• DIRECTIONS: Quote exactly the lines from the start of the entries to the one with "Sự Kiện Hot", both ends included.

*** Opening TASK MATERIAL ***

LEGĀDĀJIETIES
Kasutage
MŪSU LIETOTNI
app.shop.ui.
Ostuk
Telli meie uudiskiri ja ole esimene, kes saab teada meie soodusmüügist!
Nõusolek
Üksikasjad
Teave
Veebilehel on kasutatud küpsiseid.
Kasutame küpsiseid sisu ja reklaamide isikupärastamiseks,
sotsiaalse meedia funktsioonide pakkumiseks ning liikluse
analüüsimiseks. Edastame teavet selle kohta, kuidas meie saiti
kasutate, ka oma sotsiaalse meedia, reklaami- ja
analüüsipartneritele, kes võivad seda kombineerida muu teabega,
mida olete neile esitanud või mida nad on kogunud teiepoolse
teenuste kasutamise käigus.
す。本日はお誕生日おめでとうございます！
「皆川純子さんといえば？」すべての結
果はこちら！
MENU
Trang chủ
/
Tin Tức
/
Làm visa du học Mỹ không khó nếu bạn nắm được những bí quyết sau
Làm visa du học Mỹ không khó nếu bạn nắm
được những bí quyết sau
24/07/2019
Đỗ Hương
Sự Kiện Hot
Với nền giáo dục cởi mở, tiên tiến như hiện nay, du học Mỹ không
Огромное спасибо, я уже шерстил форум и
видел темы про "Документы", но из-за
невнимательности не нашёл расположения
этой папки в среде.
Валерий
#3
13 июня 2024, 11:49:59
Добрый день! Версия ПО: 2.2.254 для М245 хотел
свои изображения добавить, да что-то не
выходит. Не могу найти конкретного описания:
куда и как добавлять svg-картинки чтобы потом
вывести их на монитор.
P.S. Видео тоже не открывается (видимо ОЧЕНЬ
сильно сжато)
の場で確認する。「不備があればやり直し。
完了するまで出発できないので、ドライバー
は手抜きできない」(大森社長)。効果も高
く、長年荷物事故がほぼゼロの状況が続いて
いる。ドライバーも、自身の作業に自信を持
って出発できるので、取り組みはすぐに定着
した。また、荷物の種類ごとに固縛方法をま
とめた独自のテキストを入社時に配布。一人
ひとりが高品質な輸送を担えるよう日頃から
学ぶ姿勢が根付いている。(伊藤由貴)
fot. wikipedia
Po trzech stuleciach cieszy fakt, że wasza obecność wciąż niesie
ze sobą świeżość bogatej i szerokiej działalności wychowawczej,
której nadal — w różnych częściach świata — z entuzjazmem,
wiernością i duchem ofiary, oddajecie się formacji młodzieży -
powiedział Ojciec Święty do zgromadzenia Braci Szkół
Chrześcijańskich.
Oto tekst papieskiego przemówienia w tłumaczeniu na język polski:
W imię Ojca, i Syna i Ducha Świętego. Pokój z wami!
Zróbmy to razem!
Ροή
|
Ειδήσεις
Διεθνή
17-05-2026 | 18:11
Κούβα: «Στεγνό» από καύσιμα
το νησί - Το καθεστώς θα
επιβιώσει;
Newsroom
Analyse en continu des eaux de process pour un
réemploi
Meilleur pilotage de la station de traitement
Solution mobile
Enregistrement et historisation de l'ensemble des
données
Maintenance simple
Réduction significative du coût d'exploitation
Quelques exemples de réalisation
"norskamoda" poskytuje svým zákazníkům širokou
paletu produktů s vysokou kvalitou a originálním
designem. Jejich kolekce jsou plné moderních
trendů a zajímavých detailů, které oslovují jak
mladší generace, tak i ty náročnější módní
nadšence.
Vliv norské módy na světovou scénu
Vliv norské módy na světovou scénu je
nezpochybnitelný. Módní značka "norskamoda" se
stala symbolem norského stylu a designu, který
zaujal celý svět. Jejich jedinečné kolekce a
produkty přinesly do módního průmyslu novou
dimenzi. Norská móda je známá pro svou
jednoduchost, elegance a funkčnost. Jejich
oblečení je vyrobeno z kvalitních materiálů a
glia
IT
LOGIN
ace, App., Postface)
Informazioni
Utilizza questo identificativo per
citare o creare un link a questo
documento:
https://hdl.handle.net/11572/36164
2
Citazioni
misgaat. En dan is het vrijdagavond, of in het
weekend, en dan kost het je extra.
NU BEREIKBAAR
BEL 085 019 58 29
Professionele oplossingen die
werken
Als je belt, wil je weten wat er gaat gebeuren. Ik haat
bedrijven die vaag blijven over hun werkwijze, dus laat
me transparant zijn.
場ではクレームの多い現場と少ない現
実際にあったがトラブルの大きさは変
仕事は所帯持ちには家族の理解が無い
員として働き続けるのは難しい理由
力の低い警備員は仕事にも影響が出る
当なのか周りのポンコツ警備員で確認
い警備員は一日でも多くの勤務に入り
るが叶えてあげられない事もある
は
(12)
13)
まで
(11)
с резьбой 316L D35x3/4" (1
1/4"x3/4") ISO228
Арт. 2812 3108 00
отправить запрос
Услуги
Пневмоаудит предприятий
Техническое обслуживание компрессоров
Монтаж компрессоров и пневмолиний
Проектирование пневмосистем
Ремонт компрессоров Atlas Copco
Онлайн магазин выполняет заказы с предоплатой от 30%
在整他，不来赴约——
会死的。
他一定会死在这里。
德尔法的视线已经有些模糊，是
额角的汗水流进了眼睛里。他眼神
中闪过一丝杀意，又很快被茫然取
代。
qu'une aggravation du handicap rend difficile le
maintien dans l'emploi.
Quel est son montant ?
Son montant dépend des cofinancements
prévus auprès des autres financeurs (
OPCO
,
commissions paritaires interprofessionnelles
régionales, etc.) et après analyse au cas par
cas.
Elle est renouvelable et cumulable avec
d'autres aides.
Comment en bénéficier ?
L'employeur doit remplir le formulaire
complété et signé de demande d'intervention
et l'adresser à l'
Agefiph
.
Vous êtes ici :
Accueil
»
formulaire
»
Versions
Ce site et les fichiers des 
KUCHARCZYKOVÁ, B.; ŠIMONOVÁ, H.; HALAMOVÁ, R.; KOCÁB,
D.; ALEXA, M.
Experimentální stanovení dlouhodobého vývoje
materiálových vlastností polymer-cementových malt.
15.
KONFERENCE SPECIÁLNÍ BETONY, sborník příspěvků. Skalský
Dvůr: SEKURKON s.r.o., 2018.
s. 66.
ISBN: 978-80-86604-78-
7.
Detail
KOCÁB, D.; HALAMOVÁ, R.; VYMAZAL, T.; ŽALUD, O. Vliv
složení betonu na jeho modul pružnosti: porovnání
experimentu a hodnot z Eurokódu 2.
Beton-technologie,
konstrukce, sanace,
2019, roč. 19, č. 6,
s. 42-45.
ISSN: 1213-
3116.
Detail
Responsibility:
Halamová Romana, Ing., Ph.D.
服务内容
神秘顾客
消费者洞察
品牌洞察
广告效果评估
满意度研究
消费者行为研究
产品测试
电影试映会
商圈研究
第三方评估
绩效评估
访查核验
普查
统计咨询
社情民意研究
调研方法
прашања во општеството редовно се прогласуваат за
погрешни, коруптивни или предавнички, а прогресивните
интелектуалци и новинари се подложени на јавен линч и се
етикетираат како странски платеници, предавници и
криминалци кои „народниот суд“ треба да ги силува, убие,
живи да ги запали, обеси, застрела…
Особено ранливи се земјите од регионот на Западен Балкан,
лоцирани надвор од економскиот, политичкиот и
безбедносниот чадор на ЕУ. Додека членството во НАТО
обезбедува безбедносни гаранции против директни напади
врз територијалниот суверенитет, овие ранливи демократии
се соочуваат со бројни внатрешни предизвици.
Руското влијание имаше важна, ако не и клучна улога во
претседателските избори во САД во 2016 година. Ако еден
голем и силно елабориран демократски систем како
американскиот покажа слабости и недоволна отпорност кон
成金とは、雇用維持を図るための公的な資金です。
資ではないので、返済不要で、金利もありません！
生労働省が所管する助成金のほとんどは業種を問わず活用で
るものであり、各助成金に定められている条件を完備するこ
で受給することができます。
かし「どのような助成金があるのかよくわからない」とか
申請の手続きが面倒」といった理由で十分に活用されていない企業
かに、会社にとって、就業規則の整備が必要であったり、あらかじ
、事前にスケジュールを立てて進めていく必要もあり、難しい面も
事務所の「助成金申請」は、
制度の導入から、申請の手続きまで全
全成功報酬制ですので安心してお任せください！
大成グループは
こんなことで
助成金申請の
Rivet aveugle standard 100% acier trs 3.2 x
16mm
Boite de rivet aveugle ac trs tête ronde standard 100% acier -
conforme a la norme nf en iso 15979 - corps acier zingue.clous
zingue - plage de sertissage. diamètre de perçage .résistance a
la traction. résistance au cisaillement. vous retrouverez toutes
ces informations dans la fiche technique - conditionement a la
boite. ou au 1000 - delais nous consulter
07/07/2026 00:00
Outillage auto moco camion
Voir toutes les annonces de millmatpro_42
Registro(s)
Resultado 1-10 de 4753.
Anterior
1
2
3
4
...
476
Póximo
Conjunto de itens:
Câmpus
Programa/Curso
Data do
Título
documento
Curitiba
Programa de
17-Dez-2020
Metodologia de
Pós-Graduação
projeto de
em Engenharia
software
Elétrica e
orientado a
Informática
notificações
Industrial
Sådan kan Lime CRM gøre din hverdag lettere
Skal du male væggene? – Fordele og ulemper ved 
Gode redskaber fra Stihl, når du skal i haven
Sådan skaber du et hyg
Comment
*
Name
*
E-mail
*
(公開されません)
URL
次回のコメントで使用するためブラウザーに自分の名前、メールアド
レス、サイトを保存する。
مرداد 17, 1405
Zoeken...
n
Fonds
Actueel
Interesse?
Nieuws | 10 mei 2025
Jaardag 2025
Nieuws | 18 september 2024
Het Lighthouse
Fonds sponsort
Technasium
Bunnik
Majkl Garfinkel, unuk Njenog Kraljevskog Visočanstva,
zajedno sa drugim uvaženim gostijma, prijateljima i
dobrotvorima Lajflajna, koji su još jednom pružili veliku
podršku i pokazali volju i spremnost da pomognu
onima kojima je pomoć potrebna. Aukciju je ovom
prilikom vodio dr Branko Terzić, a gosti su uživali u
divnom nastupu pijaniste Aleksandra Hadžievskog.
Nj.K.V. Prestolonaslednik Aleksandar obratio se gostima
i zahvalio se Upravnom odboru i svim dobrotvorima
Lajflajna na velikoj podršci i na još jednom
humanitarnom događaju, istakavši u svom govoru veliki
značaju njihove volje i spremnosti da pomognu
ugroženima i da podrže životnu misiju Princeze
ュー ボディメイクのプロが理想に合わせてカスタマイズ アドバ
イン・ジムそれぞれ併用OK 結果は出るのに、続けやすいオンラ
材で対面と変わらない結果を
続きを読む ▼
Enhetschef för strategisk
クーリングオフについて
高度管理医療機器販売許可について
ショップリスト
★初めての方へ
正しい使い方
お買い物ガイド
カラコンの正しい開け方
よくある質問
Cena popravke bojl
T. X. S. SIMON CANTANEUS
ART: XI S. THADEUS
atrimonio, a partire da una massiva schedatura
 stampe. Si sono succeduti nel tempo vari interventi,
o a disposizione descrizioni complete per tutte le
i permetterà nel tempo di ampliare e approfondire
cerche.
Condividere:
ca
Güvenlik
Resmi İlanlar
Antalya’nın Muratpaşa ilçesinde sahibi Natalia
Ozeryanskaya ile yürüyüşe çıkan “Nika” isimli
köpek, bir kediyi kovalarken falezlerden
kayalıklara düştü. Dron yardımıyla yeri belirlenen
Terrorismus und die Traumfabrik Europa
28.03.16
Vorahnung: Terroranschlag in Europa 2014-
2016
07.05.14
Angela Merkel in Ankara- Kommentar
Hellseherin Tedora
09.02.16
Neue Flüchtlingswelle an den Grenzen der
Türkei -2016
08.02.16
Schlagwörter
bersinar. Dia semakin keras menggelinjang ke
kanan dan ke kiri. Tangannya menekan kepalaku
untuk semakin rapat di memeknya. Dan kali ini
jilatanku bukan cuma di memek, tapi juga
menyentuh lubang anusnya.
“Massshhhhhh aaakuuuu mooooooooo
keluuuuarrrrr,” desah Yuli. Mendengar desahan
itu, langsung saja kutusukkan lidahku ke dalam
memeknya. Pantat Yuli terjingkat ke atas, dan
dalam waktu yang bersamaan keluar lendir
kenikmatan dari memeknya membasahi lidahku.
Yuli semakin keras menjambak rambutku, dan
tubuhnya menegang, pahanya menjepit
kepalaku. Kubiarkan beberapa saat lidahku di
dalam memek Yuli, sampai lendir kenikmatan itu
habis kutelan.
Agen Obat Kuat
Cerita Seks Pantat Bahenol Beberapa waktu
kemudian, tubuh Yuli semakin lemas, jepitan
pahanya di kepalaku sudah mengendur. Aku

*** Closing TASK MATERIAL ***

• EXERCISE OUTPUT:
LEGĀDĀJIETIES
Kasutage
MŪSU LIETOTNI
app.shop.ui.
Ostuk
Telli meie uudiskiri ja ole esimene, kes saab teada meie soodusmüügist!
Nõusolek
Üksikasjad
Teave
Veebilehel on kasutatud küpsiseid.
Kasutame küpsiseid sisu ja reklaamide isikupärastamiseks,
sotsiaalse meedia funktsioonide pakkumiseks ning liikluse
analüüsimiseks. Edastame teavet selle kohta, kuidas meie saiti
kasutate, ka oma sotsiaalse meedia, reklaami- ja
analüüsipartneritele, kes võivad seda kombineerida muu teabega,
mida olete neile esitanud või mida nad on kogunud teiepoolse
teenuste kasutamise käigus.
す。本日はお誕生日おめでとうございます！
「皆川純子さんといえば？」すべての結
果はこちら！
MENU
Trang chủ
/
Tin Tức
/
Làm visa du học Mỹ không khó nếu bạn nắm được những bí quyết sau
Làm visa du học Mỹ không khó nếu bạn nắm
được những bí quyết sau
24/07/2019
Đỗ Hương
Sự Kiện Hot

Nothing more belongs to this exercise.